The derivative remains mathematically the same if recomputation faithfully reproduces the original forward values.

Case Study 10: Tiny Reverse Mode Engine

A minimal scalar reverse mode system stores values, adjoints, and backward closures.

import math

class Var:
    def __init__(self, value):
        self.value = float(value)
        self.grad = 0.0
        self.parents = []

    def backward(self):
        topo = []
        seen = set()

        def visit(v):
            if id(v) in seen:
                return
            seen.add(id(v))
            for parent, _ in v.parents:
                visit(parent)
            topo.append(v)

        visit(self)

        self.grad = 1.0

        for v in reversed(topo):
            for parent, pullback in v.parents:
                parent.grad += pullback(v.grad)

def add(a, b):
    out = Var(a.value + b.value)
    out.parents = [
        (a, lambda g: g),
        (b, lambda g: g),
    ]
    return out

def mul(a, b):
    out = Var(a.value * b.value)
    out.parents = [
        (a, lambda g: g * b.value),
        (b, lambda g: g * a.value),
    ]
    return out

def sin(a):
    out = Var(math.sin(a.value))
    out.parents = [
        (a, lambda g: g * math.cos(a.value)),
    ]
    return out

Using it:

x1 = Var(2.0)
x2 = Var(3.0)

y = add(mul(x1, x2), sin(x1))
y.backward()

print(y.value)
print(x1.grad)
print(x2.grad)

The gradients are:

$$ \bar x_1 = x_2 + \cos(x_1), $$

$$ \bar x_2 = x_1. $$

This small engine illustrates the whole mechanism:

the forward pass builds a graph;
each operation stores a pullback;
backward traversal accumulates gradients.

Chapter Summary

Reverse mode automatic differentiation computes gradients by recording a primal computation and replaying its local derivative rules backward.

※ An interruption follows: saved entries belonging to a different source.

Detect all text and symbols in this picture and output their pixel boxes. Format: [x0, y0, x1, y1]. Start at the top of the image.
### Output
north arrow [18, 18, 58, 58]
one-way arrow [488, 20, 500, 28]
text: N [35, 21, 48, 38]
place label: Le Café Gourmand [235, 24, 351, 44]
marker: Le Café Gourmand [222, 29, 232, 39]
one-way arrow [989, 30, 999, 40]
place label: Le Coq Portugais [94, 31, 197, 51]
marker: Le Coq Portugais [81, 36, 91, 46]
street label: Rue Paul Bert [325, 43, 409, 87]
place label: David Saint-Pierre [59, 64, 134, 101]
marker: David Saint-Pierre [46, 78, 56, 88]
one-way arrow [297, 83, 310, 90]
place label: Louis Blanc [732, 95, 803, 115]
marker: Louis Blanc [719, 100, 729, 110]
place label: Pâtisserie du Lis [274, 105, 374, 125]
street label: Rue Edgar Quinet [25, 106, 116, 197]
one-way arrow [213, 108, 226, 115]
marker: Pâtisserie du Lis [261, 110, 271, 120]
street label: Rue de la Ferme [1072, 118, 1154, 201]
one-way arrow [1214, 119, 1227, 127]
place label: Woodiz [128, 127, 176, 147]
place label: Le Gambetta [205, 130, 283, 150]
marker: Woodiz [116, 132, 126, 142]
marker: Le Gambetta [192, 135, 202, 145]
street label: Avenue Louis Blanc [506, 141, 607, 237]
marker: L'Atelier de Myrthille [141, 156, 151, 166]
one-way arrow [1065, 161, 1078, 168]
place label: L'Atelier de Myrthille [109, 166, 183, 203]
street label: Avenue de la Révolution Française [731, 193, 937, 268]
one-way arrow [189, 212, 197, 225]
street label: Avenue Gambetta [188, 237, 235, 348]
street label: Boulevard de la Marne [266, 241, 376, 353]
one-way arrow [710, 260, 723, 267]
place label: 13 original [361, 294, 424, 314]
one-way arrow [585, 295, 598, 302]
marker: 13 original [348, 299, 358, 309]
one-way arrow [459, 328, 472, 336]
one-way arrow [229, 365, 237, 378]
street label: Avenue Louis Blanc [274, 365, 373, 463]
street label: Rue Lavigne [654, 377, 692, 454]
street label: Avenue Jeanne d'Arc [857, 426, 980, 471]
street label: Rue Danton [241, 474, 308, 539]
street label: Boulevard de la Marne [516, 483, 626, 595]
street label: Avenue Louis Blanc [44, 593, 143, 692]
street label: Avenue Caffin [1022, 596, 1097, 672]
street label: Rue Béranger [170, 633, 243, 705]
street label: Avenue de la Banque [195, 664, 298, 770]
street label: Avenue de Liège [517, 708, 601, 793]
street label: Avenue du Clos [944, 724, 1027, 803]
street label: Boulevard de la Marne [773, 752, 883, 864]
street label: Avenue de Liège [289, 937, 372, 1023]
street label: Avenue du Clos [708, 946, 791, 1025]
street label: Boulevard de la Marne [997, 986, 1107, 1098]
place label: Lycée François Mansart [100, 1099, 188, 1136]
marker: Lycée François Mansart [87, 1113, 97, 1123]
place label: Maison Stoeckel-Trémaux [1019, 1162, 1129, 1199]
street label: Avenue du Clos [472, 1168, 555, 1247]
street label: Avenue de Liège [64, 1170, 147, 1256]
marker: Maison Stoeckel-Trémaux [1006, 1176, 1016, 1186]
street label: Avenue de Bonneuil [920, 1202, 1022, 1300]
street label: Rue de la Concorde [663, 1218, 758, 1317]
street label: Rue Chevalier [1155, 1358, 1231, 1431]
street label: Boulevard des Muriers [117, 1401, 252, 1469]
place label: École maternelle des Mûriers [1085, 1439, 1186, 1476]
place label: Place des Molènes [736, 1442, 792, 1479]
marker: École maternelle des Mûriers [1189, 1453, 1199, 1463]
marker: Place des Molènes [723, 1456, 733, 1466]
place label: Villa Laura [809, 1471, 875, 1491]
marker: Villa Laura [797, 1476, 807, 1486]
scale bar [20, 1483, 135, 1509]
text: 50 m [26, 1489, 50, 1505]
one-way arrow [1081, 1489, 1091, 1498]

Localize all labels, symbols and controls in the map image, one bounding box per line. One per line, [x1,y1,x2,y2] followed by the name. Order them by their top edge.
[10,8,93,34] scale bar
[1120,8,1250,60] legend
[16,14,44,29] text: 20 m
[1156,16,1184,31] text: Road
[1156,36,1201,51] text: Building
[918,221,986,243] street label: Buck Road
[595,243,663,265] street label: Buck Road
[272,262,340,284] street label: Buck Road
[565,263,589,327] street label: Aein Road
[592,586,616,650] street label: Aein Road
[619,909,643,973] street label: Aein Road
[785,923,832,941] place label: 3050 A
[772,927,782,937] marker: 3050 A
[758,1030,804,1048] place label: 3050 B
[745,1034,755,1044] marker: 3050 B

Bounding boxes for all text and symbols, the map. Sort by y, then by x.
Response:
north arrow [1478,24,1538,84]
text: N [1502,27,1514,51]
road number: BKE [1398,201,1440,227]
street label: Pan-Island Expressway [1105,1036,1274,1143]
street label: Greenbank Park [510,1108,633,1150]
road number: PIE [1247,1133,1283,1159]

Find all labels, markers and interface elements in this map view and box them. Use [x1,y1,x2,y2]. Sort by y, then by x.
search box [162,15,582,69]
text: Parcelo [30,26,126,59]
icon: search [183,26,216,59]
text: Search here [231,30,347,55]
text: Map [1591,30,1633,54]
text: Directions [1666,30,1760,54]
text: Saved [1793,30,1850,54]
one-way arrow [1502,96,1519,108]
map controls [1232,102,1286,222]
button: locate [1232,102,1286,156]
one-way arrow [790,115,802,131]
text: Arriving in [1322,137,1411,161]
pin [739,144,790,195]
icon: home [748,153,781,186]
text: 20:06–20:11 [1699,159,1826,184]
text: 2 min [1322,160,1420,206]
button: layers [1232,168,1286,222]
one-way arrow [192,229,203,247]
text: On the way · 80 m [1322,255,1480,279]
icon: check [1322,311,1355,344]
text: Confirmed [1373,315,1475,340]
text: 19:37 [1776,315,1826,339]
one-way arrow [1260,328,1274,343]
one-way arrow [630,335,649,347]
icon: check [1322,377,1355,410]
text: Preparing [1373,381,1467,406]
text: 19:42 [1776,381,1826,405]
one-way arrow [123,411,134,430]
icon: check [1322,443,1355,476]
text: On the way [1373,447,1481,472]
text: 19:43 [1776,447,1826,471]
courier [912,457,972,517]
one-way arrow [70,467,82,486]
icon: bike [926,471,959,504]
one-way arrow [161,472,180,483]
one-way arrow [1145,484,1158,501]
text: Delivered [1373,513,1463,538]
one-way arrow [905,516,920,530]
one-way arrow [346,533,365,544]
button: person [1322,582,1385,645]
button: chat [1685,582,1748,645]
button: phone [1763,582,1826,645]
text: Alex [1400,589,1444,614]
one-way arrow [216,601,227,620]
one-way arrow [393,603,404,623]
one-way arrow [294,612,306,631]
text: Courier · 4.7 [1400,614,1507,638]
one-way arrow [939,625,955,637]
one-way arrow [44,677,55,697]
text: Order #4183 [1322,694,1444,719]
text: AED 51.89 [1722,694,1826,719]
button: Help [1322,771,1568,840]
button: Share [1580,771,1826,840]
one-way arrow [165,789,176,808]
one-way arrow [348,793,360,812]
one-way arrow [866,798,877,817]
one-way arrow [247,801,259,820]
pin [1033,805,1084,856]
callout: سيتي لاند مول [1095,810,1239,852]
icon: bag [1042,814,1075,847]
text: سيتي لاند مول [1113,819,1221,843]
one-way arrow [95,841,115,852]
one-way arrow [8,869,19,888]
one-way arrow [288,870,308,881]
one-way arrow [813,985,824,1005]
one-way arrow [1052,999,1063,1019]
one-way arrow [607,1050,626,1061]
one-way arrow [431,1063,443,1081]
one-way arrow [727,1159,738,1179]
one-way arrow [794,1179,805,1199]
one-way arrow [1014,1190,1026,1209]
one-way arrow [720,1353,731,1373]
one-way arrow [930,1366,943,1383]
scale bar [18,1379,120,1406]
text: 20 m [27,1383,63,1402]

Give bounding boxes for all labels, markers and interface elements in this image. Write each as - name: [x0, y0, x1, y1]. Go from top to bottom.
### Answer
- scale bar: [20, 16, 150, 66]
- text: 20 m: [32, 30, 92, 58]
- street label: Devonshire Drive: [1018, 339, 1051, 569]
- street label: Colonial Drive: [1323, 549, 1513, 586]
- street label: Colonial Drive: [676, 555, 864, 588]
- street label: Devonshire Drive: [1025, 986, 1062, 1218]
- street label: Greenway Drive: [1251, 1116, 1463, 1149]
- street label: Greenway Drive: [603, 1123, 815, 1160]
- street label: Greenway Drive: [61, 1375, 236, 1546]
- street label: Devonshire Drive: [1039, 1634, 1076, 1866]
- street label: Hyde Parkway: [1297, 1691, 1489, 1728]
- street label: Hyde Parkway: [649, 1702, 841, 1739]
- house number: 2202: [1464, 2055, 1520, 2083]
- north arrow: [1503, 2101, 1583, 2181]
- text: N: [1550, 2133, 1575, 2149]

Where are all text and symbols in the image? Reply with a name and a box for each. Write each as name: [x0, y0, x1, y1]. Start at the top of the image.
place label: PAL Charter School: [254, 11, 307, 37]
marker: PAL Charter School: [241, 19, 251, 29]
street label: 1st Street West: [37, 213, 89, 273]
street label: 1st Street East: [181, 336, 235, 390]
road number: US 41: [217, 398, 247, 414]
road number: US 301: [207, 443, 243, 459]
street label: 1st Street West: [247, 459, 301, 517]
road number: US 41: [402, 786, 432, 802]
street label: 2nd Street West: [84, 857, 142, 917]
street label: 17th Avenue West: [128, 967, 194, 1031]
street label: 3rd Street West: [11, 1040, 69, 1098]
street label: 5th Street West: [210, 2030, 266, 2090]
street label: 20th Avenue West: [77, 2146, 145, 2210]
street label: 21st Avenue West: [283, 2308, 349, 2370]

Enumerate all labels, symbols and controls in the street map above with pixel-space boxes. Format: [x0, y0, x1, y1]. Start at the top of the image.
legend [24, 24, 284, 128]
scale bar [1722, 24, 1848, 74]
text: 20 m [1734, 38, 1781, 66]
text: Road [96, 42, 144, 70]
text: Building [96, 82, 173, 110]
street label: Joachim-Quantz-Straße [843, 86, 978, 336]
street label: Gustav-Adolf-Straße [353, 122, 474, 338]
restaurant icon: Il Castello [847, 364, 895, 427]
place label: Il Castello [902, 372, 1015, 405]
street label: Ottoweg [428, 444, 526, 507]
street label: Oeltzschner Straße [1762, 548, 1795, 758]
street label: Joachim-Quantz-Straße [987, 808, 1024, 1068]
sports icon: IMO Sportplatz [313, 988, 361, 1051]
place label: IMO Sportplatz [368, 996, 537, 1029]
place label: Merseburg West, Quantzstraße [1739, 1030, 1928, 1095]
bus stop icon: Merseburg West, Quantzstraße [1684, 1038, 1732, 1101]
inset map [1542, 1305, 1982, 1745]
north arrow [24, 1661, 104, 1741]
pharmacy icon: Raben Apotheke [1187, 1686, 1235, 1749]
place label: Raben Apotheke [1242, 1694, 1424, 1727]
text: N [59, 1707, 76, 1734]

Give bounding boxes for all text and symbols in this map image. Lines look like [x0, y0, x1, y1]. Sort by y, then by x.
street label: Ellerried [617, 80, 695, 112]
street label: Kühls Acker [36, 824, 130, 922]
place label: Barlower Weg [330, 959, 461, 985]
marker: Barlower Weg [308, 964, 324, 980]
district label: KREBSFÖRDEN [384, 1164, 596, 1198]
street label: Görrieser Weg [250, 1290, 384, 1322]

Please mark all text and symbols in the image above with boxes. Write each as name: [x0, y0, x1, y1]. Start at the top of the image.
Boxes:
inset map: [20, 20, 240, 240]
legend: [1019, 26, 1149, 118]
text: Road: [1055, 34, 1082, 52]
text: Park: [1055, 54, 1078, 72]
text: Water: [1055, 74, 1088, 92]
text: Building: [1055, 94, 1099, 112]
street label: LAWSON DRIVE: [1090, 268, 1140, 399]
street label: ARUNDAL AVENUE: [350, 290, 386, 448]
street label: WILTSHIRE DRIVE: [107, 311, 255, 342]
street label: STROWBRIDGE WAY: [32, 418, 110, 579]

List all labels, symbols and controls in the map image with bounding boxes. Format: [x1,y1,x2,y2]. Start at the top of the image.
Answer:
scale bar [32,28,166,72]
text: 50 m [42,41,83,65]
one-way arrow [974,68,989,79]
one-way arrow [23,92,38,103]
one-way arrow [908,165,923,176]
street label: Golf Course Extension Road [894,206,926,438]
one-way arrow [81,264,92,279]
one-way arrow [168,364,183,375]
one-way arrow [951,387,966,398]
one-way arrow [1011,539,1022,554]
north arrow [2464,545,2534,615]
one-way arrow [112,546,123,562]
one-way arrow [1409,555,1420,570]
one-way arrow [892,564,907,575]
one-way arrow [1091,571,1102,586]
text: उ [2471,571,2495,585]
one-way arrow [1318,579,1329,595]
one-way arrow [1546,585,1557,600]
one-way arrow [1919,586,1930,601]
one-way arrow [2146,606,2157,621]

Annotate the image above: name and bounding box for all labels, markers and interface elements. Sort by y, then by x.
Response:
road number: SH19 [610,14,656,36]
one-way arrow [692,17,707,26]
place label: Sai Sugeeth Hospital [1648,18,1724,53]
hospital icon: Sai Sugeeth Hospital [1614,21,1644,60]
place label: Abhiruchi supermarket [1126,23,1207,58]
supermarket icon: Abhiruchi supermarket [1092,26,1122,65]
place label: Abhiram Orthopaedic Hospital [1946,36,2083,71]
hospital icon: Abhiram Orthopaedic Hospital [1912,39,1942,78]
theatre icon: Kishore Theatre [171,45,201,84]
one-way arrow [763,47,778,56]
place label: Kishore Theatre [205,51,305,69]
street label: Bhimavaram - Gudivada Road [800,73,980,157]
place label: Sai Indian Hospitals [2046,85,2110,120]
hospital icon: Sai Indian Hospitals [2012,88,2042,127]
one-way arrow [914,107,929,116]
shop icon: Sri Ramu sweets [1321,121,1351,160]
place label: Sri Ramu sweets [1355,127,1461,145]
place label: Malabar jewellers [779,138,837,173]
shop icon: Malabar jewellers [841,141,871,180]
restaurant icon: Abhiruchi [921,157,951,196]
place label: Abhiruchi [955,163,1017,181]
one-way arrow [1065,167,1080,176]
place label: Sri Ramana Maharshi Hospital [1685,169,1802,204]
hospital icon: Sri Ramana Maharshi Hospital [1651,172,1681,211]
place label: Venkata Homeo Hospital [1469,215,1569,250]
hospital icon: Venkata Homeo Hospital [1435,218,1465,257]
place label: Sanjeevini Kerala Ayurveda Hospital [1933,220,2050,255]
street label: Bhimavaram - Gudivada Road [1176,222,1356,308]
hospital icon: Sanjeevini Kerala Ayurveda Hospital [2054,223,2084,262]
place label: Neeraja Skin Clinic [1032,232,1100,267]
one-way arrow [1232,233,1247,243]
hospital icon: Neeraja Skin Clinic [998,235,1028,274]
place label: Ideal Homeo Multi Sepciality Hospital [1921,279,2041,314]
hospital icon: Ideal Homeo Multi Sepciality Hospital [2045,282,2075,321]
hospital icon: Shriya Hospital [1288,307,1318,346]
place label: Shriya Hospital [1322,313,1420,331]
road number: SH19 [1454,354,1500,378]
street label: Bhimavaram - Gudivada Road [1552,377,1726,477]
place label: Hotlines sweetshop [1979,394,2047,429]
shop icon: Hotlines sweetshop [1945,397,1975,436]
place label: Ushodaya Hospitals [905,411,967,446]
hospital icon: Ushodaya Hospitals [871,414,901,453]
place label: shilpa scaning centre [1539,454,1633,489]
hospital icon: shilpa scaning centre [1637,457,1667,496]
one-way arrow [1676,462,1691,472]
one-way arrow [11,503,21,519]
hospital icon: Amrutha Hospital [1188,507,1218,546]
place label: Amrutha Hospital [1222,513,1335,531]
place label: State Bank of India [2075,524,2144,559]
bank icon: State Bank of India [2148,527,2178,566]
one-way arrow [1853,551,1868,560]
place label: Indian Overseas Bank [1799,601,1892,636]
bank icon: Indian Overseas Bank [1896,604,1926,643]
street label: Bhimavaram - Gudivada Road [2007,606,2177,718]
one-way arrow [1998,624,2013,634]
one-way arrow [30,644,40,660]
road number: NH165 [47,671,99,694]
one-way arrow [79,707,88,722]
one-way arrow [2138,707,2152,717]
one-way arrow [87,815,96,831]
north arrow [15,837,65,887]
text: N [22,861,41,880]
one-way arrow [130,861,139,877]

The main ideas from this chapter are:

Concept	Role
adjoint	sensitivity of output to an intermediate value
reverse graph	dependency graph traversed backward
vector-Jacobian product	core operation of reverse mode
reverse accumulation	additive propagation of adjoints
tape	recorded execution trace
Wengert list	single-assignment linearized computation
checkpointing	memory reduction by recomputation
backpropagation	reverse mode applied to neural networks

Reverse mode is efficient when many inputs influence a small number of outputs. This is the standard setting in optimization and deep learning: many parameters, one scalar objective.